Wir setzen mit der Fähre über die Donau in ein neues Land, das siebte auf dieser Reise: Bulgarien. Wir sind gespannt, was uns erwartet: die Rumänen haben uns vor ihren südlichen Nachbarn gewarnt... aber da erfahrungsgemäss die meisten Länder vor ihren südlichen Nachbarn warnen, nehmen wir es gelassen. Der Fährmann lässt es jedenfalls gemütlich angehen, erst müssen noch ein paar Fische gefangen werden, bevor er den Motor anwirft. Wir brüten unterdessen in der Hitze.


Dann gehts aber doch noch los, und drüben angekommen stellen wir bald fest: tolle Strassen, kaum Verkehr, weniger Dörfer und riesige Felder (die mit riesigen Maschinen bearbeitet bzw. geerntet werden). Der krasse Gegensatz zu Rumänien! Wir freuen uns direkt, als wir doch noch ein Pferdegespann sehen (yeah, wir sind nicht die Langsamsten auf der Strasse!). Am Strassenrand sehen wir auch allerlei interessantes Kraut wachsen, welches bei uns schon lange von der Polizei gerupft worden wäre. Bulgarien scheint es da recht entspannt zu nehmen.


Recht kaputt erreichen wir Pleven, die Hitze und die Mörderetappe vom Tag zuvor haben uns ziemlich geschafft. Dank Svens Russischkenntnissen finden wir trotz kirillischem Alphabet das Stadtzentrum, doch wir haben kaum die Touri-Info ausfindig gemacht, da steht schon ein einheimischer Radler vor uns. Wo wir herkommen, wo wir hinwollen, die üblichen Fragen. Sven fragt ihn nach einem Laden, um sein Rad zu zentrieren. Kein Problem, meint er, er baut selber Fahrräder (inkl. abenteuerliche Elektroräder Marke Eigenbau) zusammen, wir sollen zu ihm nachhause kommen. Wir wollen aber erst ins Hotel, doch nix da: "Ihr könnt bei mir schlafen, ist doch klar. Ihr wollt doch nicht etwa ins Hotel???".

--- --- ---

Aufgabenstellung
**1)** Beantworte diese Fragen zum Reisebericht:
(a) Das wievielte Land dieser Reise ist Bulgarien?
(b) Was muss der Fährmann noch erledigen, bevor er den Motor anwirft?
(c) Wonach fragt Sven den einheimischen Radler in Pleven?
**2)** Kopiere aus dem Reisebericht wortgetreu den Abschnitt von „Wir setzen mit“ bis einschließlich „in der Hitze.“.

Bereitgestellte Daten
--- --- ---

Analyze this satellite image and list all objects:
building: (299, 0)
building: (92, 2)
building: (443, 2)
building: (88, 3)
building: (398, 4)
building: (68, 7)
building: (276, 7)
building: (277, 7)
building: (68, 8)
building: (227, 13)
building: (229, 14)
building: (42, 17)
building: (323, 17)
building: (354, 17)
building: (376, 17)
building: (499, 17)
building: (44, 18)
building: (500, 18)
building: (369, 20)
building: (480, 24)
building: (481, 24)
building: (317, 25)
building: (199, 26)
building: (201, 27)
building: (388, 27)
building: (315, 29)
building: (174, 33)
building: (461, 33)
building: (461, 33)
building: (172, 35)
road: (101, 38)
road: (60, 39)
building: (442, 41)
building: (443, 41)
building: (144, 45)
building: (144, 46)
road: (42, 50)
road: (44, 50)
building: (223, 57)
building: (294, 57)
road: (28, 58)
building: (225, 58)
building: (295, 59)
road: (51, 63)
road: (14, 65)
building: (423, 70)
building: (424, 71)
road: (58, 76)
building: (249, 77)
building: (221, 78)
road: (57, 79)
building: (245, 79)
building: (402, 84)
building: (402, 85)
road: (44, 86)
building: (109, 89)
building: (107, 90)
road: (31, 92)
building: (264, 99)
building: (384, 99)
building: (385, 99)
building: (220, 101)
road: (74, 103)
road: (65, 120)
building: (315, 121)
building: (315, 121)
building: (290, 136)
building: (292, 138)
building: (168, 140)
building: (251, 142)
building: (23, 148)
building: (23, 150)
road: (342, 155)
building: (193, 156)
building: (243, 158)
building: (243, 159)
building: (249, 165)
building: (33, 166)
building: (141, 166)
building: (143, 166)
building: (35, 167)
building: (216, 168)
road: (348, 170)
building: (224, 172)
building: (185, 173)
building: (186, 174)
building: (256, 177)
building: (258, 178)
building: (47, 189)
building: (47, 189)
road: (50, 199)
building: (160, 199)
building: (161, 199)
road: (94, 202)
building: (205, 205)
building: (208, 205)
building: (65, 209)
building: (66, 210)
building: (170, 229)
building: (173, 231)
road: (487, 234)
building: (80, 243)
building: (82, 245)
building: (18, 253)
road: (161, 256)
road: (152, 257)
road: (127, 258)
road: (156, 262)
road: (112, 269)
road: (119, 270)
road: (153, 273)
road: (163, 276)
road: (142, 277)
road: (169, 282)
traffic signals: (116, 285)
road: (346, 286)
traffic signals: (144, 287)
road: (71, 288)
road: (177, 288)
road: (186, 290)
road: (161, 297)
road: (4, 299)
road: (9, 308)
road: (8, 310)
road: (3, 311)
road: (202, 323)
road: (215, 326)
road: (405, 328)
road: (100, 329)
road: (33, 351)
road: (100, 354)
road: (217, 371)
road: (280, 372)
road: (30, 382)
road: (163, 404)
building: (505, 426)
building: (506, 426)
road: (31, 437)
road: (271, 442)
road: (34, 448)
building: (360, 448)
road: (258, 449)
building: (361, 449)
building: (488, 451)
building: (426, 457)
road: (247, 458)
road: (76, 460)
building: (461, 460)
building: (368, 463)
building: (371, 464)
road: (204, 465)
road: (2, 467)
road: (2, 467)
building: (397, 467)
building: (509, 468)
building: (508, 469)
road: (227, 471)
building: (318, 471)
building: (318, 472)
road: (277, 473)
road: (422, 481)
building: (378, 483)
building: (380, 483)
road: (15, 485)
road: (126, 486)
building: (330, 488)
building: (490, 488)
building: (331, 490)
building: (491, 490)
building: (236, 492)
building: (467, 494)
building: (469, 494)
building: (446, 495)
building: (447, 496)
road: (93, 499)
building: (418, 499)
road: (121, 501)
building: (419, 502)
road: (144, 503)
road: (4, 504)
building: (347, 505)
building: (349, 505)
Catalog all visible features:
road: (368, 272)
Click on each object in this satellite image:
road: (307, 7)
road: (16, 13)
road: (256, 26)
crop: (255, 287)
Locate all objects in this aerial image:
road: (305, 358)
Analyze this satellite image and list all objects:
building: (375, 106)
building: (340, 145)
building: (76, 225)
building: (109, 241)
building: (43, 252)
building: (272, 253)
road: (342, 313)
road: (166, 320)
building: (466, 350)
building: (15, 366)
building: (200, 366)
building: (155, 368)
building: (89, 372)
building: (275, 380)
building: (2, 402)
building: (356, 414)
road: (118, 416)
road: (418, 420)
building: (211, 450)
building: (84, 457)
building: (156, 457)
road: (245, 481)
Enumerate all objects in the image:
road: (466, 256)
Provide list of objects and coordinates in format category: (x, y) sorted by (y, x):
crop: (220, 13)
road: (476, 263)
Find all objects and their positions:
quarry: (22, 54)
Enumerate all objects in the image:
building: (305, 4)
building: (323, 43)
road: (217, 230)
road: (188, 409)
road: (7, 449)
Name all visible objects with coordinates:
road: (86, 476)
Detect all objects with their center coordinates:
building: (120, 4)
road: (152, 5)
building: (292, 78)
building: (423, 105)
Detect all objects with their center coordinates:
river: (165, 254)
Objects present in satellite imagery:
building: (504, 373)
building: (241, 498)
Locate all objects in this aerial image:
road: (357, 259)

--- --- ---

Lösungen
**1)**
(a) Bulgarien ist das siebte Land der Reise.
(b) Er muss noch ein paar Fische fangen.
(c) Sven fragt ihn nach einem Laden, um sein Rad zu zentrieren.

**2)**
Wir setzen mit der Fähre über die Donau in ein neues Land, das siebte auf dieser Reise: Bulgarien. Wir sind gespannt, was uns erwartet: die Rumänen haben uns vor ihren südlichen Nachbarn gewarnt... aber da erfahrungsgemäss die meisten Länder vor ihren südlichen Nachbarn warnen, nehmen wir es gelassen. Der Fährmann lässt es jedenfalls gemütlich angehen, erst müssen noch ein paar Fische gefangen werden, bevor er den Motor anwirft. Wir brüten unterdessen in der Hitze.